INSTRUCTIONS FOR THE TASK: Put the text lines from every one of the records below into a JSON list of strings, one string per line, with blank lines left out. Don't include the pictures in your answer.

DATA TO PROCESS:

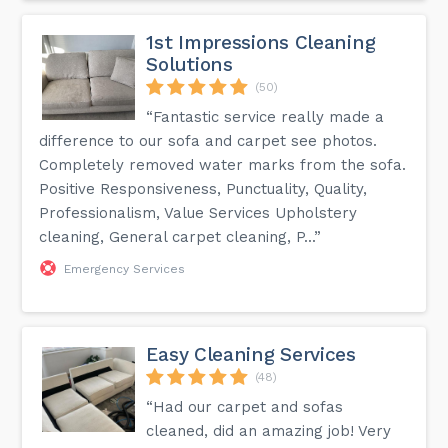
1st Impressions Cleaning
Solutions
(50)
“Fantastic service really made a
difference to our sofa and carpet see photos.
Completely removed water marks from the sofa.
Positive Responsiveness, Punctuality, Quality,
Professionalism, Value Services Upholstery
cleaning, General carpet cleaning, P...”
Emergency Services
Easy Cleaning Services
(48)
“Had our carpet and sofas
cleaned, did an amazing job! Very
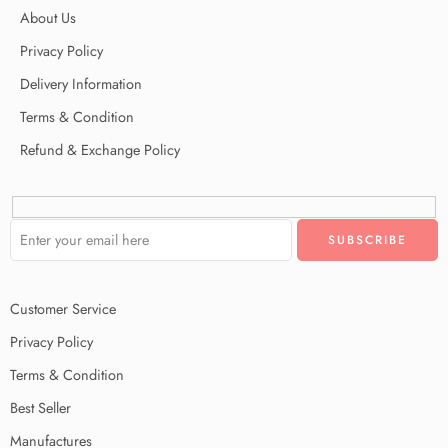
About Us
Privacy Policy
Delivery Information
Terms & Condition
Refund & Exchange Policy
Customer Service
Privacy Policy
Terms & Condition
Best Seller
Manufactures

ANSWER FOR THE TASK:
[
  "1st Impressions Cleaning",
  "Solutions",
  "(50)",
  "“Fantastic service really made a",
  "difference to our sofa and carpet see photos.",
  "Completely removed water marks from the sofa.",
  "Positive Responsiveness, Punctuality, Quality,",
  "Professionalism, Value Services Upholstery",
  "cleaning, General carpet cleaning, P...”",
  "Emergency Services",
  "Easy Cleaning Services",
  "(48)",
  "“Had our carpet and sofas",
  "cleaned, did an amazing job! Very",
  "About Us",
  "Privacy Policy",
  "Delivery Information",
  "Terms & Condition",
  "Refund & Exchange Policy",
  "Customer Service",
  "Privacy Policy",
  "Terms & Condition",
  "Best Seller",
  "Manufactures"
]